Switch Chip for a Multiprocessing System

       In multiprocessing systems, memory and I/O space data
must be accessible to any processing element (PE) at any given time,
and any processing element must be able to access memory or I/O
space.  This multiprocessing architectural requirement necessitates
the existence of a switch function between the PE units and the
storage elements.  This article describes a modular chip design that
would allow for the implementation of such a switch function.

      The chip dataflow is shown in Fig. 1.  The chip interfaces
primarily with the PE units and the memory units.  An I/O data buffer
exists to account for the difference in bandwidth between the I/O bus
and the memory bus on one side and the PE data bandwidth on the
other, CPU, side.  In this particular case, the system consists of 4
processor elements and an equal number of memory banks.  During
memory store operations, the PE data goes through a network that
consists of 4 one-word-wide registers that are preceded by 6 (6 to 1)
multiplexers that allow for selecting and connecting any processor
element to any memory bank during memory store operations.  The store
switch also allows for IO buffered data to be stored in memory.  IO
data is first buffered up off the IO buses in IO write buffers and
then a path from these buffers to the memory banks is established
through the store switch.
-------------------------
Continue the article on the multiprocessing switch chip, picking up after its last sentence.

PROVIDED DATA
-------------------------
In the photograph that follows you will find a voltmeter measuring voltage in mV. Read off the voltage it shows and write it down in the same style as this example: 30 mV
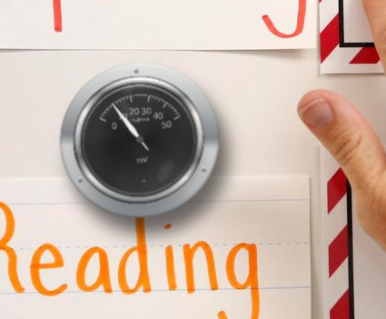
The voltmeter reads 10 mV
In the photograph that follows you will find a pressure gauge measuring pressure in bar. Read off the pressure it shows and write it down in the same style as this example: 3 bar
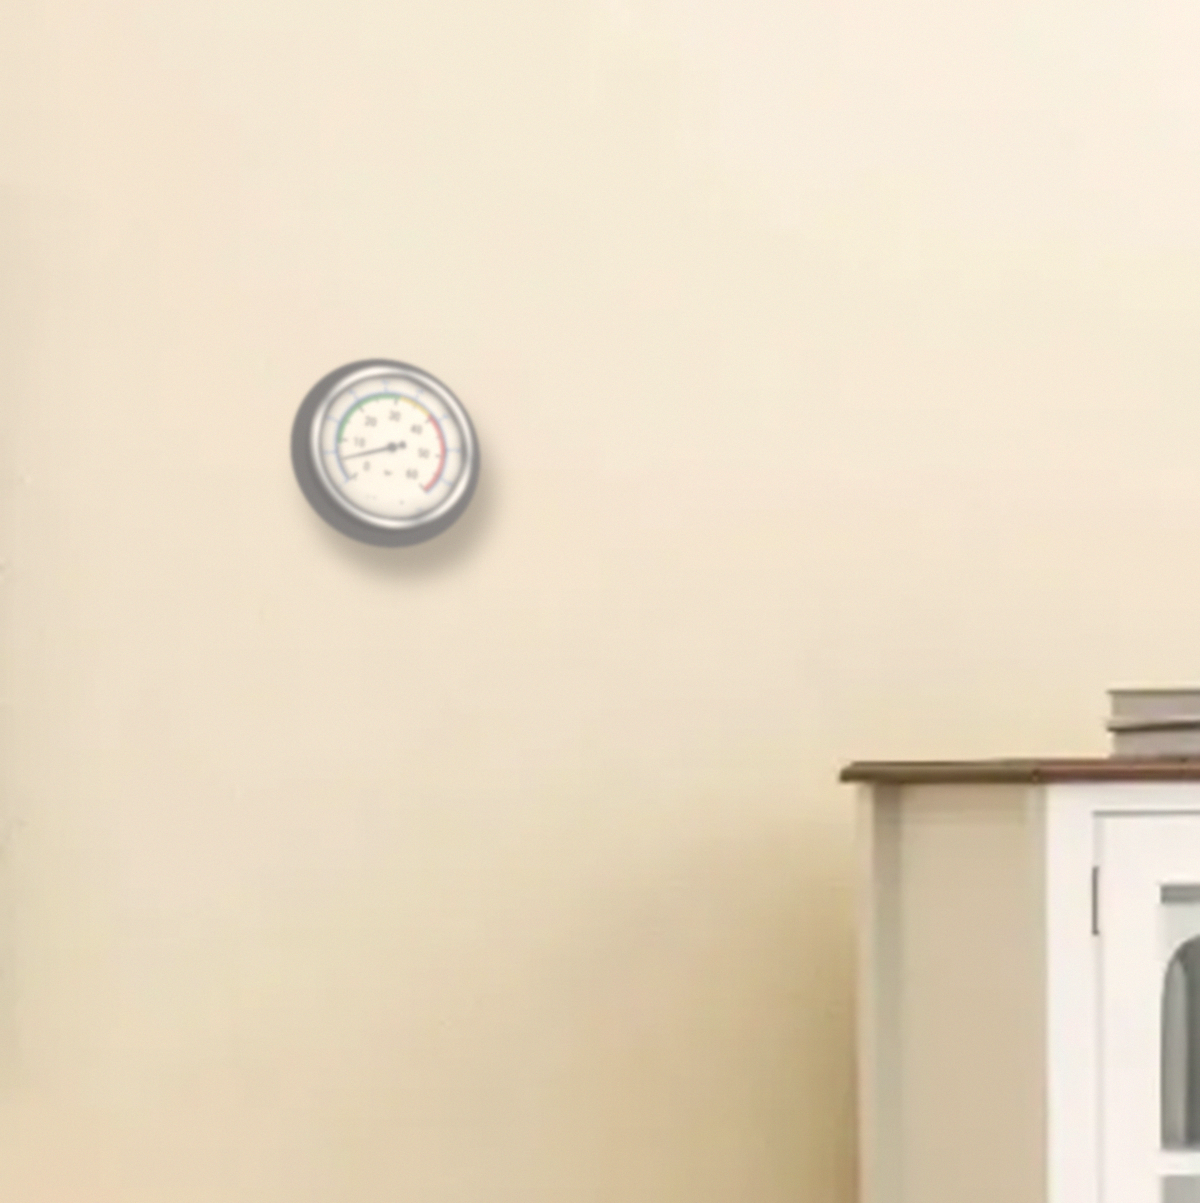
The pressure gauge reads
-------------------------
EXERCISE RESPONSE
      The control signals that control this network, as well as, the
chip CPU side receivers and memory side drivers originate from a
storage control unit chip (SCU) that oversees data traffic to and
from memory and is also responsible for guaranteeing cache coherency
among the various processing units and between PEs and memory.  Note
that the data movement between any PE and any of the memory banks
should not be delayed by more than one cycle time during memory store
operations by virtue of the store data going through the switch chip.
This performance requirement also necessitates that data flows from
the PEs to the switch logic in less than one cycle time and from the
switch logic to memory, also, in less than one cycle time.

      The load switch logic includes 10 one-word-wide registers.
Each of these registers is preceded by a 5:1 (one-word-wide)
multiplexer.  During memory load operations, load data must not be
delayed for longer than one cycle time by virtue of its going through
the switch chip in destination to any of the processing elements. The
load switch logic allows load data to originate from any of the
memory banks and routes data to any of the proce...